### Work task
Apart from the pictures, reproduce the data below exactly as it stands.

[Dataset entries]
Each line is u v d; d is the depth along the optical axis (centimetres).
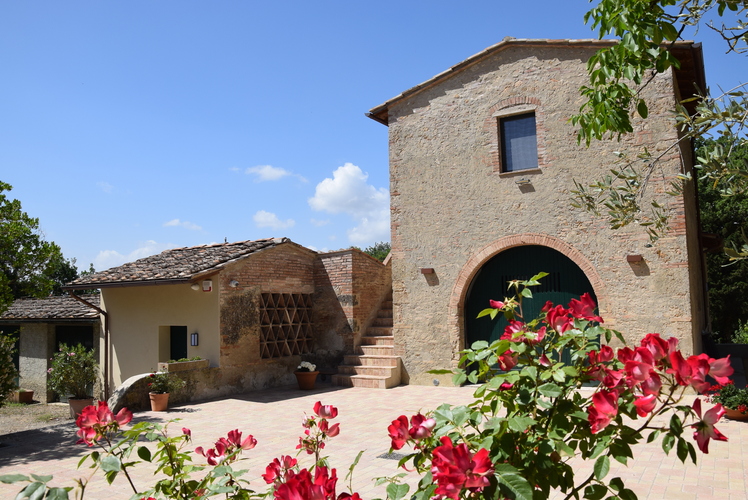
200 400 1209
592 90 544
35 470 713
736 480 600
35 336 1755
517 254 1259
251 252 1384
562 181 1178
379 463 706
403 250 1363
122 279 1372
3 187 1096
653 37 453
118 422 278
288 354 1466
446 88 1337
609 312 1108
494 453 221
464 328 1303
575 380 237
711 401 901
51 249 1162
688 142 1385
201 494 274
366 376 1345
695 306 1177
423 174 1351
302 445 310
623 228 1109
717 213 2419
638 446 737
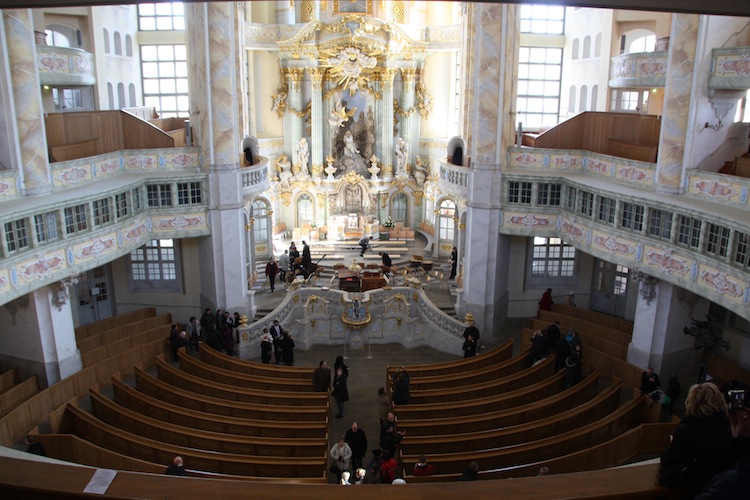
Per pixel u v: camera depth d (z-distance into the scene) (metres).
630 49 29.88
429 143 38.81
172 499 3.39
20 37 19.31
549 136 26.22
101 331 25.17
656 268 19.86
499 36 24.56
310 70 37.56
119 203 23.12
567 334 22.25
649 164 21.44
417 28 37.25
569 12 33.28
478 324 27.34
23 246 18.44
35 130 19.98
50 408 18.98
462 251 30.45
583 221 23.52
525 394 19.58
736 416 3.82
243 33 33.66
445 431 17.44
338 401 20.66
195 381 20.28
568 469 15.23
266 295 31.00
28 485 3.46
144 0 6.49
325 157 39.62
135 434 17.53
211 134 25.69
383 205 39.59
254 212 36.00
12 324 20.73
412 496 3.46
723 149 20.20
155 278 28.75
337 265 33.84
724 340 20.70
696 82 19.34
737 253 16.34
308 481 13.91
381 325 27.94
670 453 4.07
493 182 25.83
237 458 15.32
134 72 35.41
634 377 20.77
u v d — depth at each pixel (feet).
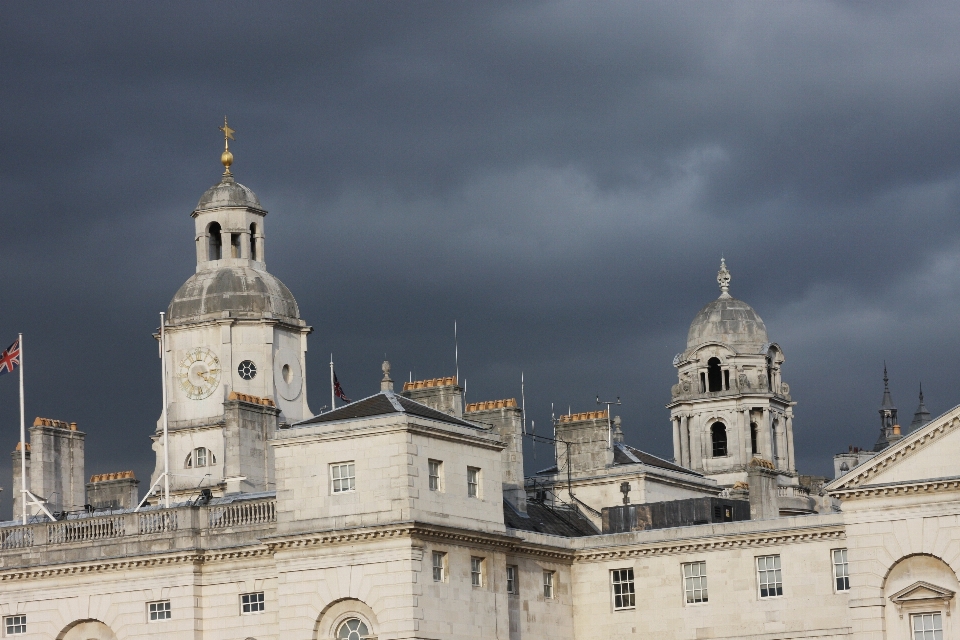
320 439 356.18
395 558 347.77
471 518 364.17
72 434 442.50
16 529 387.55
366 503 351.25
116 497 450.30
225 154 503.20
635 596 391.65
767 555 382.01
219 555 370.12
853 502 359.87
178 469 479.00
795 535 377.91
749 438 593.42
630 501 430.20
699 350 603.26
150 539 374.84
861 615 357.00
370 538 349.61
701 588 386.52
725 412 596.70
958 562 351.05
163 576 372.99
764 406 596.70
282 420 484.74
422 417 356.59
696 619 384.88
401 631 344.90
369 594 348.79
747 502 416.05
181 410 482.69
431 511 353.51
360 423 353.10
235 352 483.92
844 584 374.22
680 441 601.62
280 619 355.15
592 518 428.97
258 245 499.51
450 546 358.23
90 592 378.53
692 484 456.86
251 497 380.58
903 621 354.74
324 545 353.31
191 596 370.12
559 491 435.94
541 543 386.93
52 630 380.17
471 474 368.48
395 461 350.23
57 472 437.58
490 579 367.86
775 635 377.71
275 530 367.45
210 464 475.72
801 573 377.71
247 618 367.25
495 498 372.99
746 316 605.31
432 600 350.84
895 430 460.14
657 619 388.37
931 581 353.31
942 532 352.90
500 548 371.97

### Solution to this task
Each line is u v d; d is the depth along the optical axis (centimetres).
200 400 1209
592 90 544
35 470 713
736 480 600
35 336 1755
517 254 1259
251 252 1384
562 181 1178
379 463 706
403 250 1363
122 279 1372
3 187 1096
653 37 453
118 422 278
288 354 1466
446 88 1337
609 312 1108
494 453 221
464 328 1303
575 380 237
711 401 901
51 249 1162
688 142 1385
201 494 274
366 376 1345
695 306 1177
423 174 1351
302 445 310
623 228 1109
717 213 2419
638 446 737
Per pixel u v: camera depth d (z-distance into the scene) (metres).
630 49 29.88
429 143 38.81
172 499 3.39
20 37 19.31
549 136 26.22
101 331 25.17
656 268 19.86
499 36 24.56
310 70 37.56
119 203 23.12
567 334 22.25
649 164 21.44
417 28 37.25
569 12 33.28
478 324 27.34
23 246 18.44
35 130 19.98
50 408 18.98
462 251 30.45
583 221 23.52
525 394 19.58
736 416 3.82
243 33 33.66
445 431 17.44
338 401 20.66
195 381 20.28
568 469 15.23
266 295 31.00
28 485 3.46
144 0 6.49
325 157 39.62
135 434 17.53
211 134 25.69
383 205 39.59
254 212 36.00
12 324 20.73
412 496 3.46
723 149 20.20
155 278 28.75
337 265 33.84
724 340 20.70
696 82 19.34
737 253 16.34
308 481 13.91
381 325 27.94
670 453 4.07
493 182 25.83
237 458 15.32
134 72 35.41
634 377 20.77
u v d — depth at each pixel (feet).
320 439 356.18
395 558 347.77
471 518 364.17
72 434 442.50
16 529 387.55
366 503 351.25
116 497 450.30
225 154 503.20
635 596 391.65
767 555 382.01
219 555 370.12
853 502 359.87
178 469 479.00
795 535 377.91
749 438 593.42
630 501 430.20
699 350 603.26
150 539 374.84
861 615 357.00
370 538 349.61
701 588 386.52
725 412 596.70
958 562 351.05
163 576 372.99
764 406 596.70
282 420 484.74
422 417 356.59
696 619 384.88
401 631 344.90
369 594 348.79
747 502 416.05
181 410 482.69
431 511 353.51
360 423 353.10
235 352 483.92
844 584 374.22
680 441 601.62
280 619 355.15
592 518 428.97
258 245 499.51
450 546 358.23
90 592 378.53
692 484 456.86
251 497 380.58
903 621 354.74
324 545 353.31
191 596 370.12
559 491 435.94
541 543 386.93
52 630 380.17
471 474 368.48
395 461 350.23
57 472 437.58
490 579 367.86
775 635 377.71
275 530 367.45
210 464 475.72
801 573 377.71
247 618 367.25
495 498 372.99
746 316 605.31
432 600 350.84
895 430 460.14
657 619 388.37
931 581 353.31
942 532 352.90
500 548 371.97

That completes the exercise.